_WORK INSTRUCTION_: Where the line containing "As creative layouts" appears in the records below, begin there and write out each line exactly until the last one, and nothing more.

(Entries taken from a collection)
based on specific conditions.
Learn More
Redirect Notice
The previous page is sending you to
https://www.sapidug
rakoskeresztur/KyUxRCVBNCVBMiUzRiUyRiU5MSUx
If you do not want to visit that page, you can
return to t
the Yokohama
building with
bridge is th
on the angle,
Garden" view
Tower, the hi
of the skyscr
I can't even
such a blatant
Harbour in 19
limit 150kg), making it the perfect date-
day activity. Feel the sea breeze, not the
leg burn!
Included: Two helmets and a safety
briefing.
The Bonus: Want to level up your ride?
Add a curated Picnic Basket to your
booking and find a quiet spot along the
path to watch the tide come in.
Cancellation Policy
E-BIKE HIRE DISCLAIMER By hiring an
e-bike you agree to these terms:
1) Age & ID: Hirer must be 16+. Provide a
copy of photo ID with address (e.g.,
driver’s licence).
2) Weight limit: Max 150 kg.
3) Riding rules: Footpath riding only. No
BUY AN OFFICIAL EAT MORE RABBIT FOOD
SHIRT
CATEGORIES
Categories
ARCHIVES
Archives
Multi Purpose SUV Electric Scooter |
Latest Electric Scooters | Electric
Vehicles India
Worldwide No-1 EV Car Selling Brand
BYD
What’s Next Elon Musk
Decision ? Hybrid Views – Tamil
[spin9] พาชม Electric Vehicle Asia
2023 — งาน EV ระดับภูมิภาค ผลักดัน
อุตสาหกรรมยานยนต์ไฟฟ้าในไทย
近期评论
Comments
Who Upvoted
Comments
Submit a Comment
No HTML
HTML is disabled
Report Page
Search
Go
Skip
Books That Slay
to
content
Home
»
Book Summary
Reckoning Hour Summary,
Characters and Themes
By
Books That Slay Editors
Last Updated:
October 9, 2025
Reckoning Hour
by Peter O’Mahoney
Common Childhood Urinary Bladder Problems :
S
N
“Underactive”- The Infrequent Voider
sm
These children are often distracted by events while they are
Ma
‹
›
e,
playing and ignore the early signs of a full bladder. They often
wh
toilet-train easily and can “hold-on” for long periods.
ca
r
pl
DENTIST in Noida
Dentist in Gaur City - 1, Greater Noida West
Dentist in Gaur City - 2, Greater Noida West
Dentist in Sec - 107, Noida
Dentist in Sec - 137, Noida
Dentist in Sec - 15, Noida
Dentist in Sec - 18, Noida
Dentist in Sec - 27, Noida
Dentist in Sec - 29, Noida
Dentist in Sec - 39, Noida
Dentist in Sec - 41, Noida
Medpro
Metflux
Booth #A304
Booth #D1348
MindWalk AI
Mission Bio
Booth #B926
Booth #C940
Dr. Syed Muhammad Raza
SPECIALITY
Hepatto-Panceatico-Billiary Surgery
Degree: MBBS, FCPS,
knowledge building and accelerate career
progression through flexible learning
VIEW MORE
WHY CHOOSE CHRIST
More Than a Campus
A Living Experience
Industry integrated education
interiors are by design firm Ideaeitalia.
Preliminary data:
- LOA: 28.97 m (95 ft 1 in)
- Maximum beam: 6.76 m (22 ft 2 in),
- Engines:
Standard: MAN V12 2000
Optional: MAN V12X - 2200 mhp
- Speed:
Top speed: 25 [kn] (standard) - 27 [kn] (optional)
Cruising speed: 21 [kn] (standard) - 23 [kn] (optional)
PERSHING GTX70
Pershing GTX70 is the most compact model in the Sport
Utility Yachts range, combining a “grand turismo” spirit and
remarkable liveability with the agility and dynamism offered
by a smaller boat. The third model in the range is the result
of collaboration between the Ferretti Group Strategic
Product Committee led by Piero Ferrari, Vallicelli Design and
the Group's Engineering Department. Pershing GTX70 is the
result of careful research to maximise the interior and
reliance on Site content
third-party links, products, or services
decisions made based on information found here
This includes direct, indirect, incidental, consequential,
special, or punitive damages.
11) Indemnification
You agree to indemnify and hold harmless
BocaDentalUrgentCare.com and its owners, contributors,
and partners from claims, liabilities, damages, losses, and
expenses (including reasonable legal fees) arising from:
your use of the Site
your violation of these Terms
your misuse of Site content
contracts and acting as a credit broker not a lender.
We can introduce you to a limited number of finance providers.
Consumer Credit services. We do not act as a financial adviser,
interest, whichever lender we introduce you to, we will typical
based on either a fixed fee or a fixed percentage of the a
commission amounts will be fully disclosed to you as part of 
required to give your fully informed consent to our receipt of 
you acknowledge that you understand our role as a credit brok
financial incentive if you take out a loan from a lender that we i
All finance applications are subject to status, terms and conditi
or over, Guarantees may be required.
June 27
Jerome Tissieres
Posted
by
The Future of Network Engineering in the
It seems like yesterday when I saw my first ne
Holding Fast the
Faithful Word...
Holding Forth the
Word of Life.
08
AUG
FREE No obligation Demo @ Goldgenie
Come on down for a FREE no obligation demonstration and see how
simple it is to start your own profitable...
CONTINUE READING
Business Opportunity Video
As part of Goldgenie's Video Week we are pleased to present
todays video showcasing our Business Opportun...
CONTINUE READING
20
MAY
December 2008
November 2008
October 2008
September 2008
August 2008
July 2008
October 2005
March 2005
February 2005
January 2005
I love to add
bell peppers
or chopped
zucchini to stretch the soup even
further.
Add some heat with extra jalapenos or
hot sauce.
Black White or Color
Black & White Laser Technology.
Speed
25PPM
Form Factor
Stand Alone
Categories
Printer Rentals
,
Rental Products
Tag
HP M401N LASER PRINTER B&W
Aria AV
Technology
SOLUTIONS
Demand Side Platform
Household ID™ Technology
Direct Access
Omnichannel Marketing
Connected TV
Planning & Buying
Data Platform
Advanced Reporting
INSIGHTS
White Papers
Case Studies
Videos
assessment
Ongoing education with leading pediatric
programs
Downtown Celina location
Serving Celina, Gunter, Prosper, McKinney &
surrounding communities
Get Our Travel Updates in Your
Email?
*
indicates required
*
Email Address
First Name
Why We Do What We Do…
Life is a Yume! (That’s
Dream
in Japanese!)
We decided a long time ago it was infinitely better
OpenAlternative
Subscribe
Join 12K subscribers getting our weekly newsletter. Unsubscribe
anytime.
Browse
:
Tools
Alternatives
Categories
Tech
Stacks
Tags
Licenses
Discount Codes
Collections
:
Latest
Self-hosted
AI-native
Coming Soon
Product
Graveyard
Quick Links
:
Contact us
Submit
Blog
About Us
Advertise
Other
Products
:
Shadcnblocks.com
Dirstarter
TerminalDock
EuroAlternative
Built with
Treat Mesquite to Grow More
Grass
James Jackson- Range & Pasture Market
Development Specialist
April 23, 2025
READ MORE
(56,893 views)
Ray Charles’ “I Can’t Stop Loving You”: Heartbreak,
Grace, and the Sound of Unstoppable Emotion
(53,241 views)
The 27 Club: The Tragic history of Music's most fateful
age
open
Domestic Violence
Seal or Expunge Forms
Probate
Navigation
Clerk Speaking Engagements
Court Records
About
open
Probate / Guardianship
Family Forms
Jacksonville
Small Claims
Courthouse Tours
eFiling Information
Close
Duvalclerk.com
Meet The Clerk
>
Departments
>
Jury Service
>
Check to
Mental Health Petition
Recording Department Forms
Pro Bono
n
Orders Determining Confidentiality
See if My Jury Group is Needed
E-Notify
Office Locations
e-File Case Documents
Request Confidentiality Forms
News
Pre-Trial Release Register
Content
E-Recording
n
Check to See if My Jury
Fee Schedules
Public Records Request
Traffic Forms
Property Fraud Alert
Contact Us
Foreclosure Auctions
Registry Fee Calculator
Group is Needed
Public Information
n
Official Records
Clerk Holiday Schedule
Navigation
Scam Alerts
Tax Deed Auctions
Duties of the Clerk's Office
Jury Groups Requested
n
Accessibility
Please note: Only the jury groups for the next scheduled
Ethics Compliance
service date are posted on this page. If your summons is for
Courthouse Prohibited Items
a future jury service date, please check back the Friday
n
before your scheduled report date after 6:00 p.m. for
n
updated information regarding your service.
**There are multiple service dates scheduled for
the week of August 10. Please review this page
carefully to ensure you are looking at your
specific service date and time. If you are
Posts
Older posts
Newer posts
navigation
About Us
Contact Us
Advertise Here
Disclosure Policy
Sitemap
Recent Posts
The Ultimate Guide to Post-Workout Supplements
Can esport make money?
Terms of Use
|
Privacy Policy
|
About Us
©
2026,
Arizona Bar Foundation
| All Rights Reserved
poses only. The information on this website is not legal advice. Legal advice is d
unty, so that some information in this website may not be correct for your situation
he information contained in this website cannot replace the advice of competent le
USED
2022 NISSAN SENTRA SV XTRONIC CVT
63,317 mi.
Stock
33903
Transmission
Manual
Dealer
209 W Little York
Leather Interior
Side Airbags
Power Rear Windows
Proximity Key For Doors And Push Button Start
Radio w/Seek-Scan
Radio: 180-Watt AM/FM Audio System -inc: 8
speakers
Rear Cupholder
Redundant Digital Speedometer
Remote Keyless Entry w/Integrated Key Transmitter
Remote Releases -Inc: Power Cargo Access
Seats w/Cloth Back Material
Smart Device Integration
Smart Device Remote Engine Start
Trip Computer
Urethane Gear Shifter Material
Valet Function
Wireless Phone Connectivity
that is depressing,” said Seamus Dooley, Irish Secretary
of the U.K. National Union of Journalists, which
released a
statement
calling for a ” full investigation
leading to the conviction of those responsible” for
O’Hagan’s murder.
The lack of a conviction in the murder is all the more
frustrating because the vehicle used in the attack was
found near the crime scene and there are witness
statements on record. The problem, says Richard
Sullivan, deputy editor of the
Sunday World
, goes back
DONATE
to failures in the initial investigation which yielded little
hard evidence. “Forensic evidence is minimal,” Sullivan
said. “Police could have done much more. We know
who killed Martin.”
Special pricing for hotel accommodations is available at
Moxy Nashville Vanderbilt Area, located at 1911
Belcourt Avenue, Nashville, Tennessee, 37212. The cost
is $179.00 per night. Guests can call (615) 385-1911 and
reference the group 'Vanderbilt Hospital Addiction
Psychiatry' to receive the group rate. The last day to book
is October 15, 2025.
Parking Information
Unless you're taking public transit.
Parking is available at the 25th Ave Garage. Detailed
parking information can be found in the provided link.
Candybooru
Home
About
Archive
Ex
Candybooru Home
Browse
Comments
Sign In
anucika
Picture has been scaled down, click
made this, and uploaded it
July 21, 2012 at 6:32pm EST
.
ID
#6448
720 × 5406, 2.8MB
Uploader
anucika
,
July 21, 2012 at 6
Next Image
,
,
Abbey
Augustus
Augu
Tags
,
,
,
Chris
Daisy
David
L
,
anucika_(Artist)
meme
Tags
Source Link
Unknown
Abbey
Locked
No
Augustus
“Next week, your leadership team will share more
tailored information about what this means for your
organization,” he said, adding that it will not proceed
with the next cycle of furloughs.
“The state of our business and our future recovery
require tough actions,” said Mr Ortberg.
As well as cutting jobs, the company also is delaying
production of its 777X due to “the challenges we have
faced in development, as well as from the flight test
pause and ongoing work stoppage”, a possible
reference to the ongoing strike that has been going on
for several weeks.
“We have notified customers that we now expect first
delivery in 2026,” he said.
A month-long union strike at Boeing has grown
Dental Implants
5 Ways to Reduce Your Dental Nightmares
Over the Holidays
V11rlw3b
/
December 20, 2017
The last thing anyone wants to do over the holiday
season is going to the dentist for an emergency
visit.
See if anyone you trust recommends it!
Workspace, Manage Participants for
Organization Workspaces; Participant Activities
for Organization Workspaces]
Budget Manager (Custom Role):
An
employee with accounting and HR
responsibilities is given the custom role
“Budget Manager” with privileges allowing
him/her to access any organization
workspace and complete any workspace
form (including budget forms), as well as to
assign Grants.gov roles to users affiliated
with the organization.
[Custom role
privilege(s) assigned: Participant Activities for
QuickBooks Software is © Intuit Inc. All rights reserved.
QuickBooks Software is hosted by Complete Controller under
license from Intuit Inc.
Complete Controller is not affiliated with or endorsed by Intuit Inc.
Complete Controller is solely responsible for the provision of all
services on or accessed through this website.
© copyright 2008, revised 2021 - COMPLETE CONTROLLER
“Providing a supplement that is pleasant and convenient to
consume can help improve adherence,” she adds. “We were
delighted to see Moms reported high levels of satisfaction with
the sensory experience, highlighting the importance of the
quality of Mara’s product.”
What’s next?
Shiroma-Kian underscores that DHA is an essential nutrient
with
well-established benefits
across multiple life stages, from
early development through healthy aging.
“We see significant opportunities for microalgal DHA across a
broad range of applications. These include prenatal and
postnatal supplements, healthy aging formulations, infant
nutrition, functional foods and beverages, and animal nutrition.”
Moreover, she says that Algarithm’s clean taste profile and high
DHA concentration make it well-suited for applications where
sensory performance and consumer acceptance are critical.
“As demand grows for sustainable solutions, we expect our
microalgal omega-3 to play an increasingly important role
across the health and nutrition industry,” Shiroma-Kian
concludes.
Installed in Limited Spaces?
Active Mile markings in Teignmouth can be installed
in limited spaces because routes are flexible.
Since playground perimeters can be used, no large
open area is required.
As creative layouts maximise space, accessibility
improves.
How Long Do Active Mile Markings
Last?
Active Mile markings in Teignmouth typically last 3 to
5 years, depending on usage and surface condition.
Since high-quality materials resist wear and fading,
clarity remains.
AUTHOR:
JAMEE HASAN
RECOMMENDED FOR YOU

_ANSWER BOX_:
As creative layouts maximise space, accessibility
improves.
How Long Do Active Mile Markings
Last?
Active Mile markings in Teignmouth typically last 3 to
5 years, depending on usage and surface condition.
Since high-quality materials resist wear and fading,
clarity remains.
AUTHOR:
JAMEE HASAN
RECOMMENDED FOR YOU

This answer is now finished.